MICHAEL S. KIMM, PLAINTIFF-APPELLANT,
v.
BLISSET, LLC, DEFENDANT-RESPONDENT, AND ROSEANNE MAGLIATO, NAYDA MAGLIATO, NAYDA'S SALON, INC. AND ON SET TRANSPORTATION, INC., DEFENDANTS.



On appeal from the Superior Court of New Jersey, Law Division, Bergen County, Docket No. L-7682-02.

The opinion of the court was delivered by: Hoens, J.A.D.

NOT FOR PUBLICATION WITHOUT THE APPROVAL OF THE APPELLATE DIVISION

APPROVED FOR PUBLICATION

Submitted October 18, 2005

Before Judges Kestin, Hoens and R. B. Coleman.

This appeal raises questions of first impression concerning the scope of an arbitrator's powers. In addition, the appeal calls upon us to draw distinctions among arbitrations involving fee disputes between attorneys and their clients, arbitrations conducted in court-annexed proceedings, and arbitrations undertaken pursuant to private agreements. Finally, this appeal calls upon us to analyze the meaning of the recently-enacted New Jersey Arbitration Act, N.J.S.A. 2A:23B-1 to -32, as it relates to the powers of an arbitrator.

The facts that give rise to the issues before us, and the procedural history of this matter, are complex. Nevertheless, the precise issues that we are called upon to address cannot be understood except in the larger context of the factual and procedural history of the matter. We therefore set them forth at some length.

Plaintiff Michael S. Kimm is an attorney. He was retained in December 2001 to represent defendants Roseanne Magliato, On Set Transportation, Inc. ("On Set"), and Nayda's Salon, Inc. ("Nayda's"), in connection with a law suit which was then pending against them. At the same time, plaintiff also agreed to provide these clients with legal advice on general business matters. The written retainer agreement, dated December 13, 2001, included terms governing fees for plaintiff's professional services.

The retainer agreement also provided that, in the event of a dispute between plaintiff and his clients relating to the fees or the quality of his services, plaintiff would be entitled to a supplemental attorney's fee to compensate him for his time spent enforcing the terms of the fee agreement. In particular, Paragraph Three of the retainer agreement provided that plaintiff would be compensated at his usual hourly rate for all time that he expended in a fee dispute or in a collection action against his clients, together with any additional legal expenses or out-of-pocket costs that he might incur in that endeavor.

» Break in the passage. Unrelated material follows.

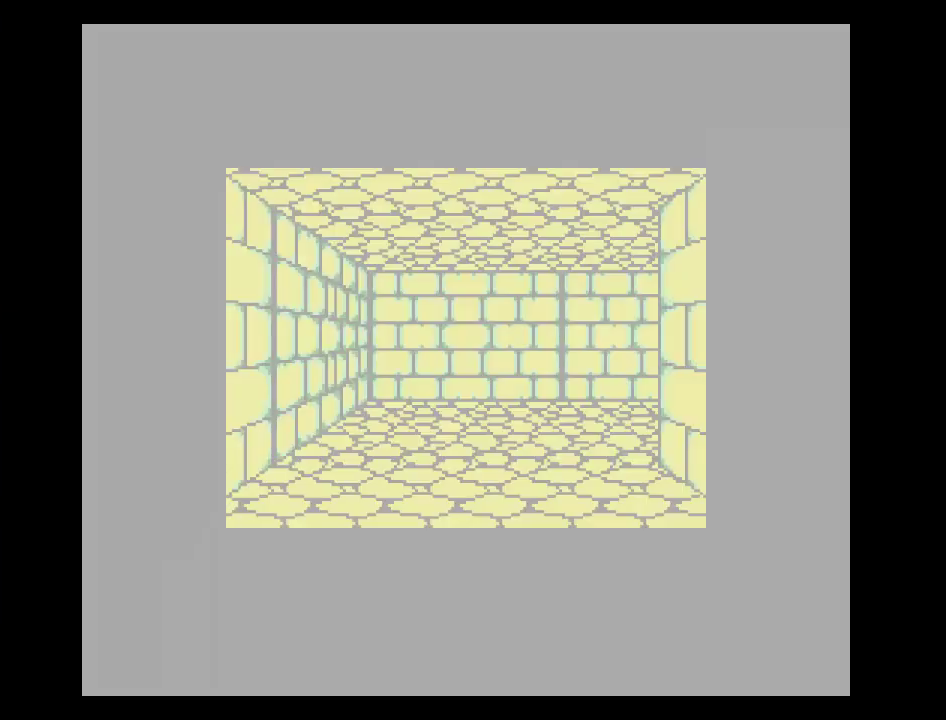
{"buttons": ["DPAD_UP"], "events": [[67, "DPAD_UP", "down"]]}
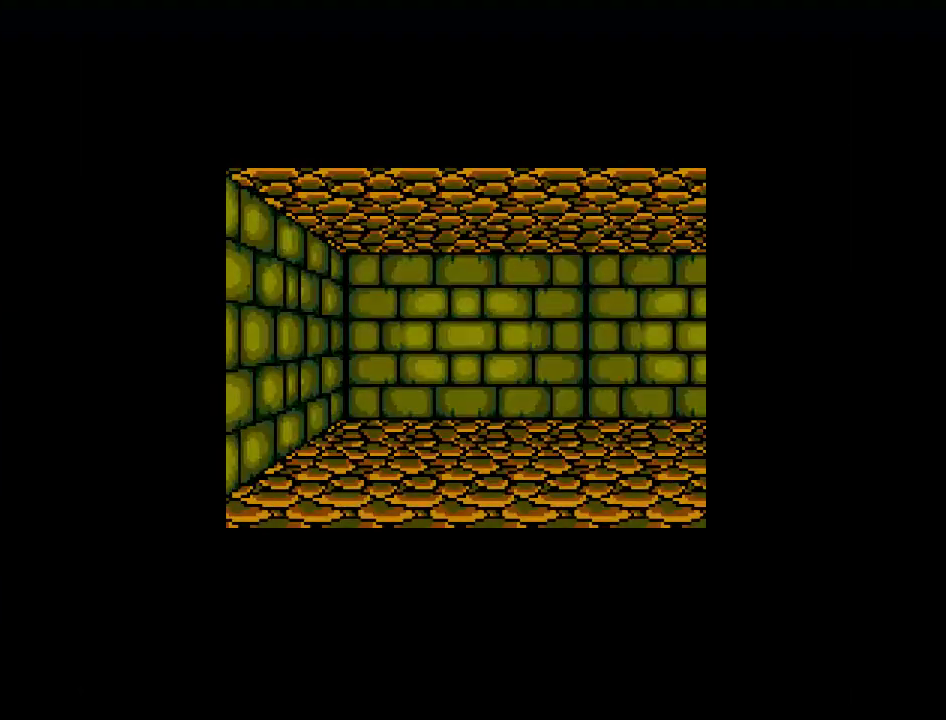
{"buttons": ["DPAD_RIGHT"], "events": [[300, "DPAD_UP", "up"], [450, "DPAD_RIGHT", "down"]]}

Defendant Roseanne Magliato signed the agreement in her personal capacity as well as in her capacity as the principal of the two corporations, On Set and Nayda's.

Plaintiff performed services for these three clients until August 2002, at which time he terminated his relationship with them, contending that they were significantly indebted to him for past due legal fees. On August 16, 2002, plaintiff sent a pre-action letter as required by R. 1:20A-6. That letter was directed to Roseanne Magliato, who had signed the retainer agreement, as well as to Nayda Magliato.*fn1 The letter informed them that legal fees in excess of $20,000 were then due from them for services rendered for them and on behalf of the two corporations, On Set and Nayda's. That letter advised them of their right to demand fee arbitration, see R. 1:20A-6, if they chose to dispute their outstanding obligation to plaintiff. The letter also reminded its recipients that if they sought to dispute the fees either by way of fee arbitration or through litigation, plaintiff would seek additional fees for such time as he might be required to devote to that matter, in accordance with Paragraph Three of the retainer agreement.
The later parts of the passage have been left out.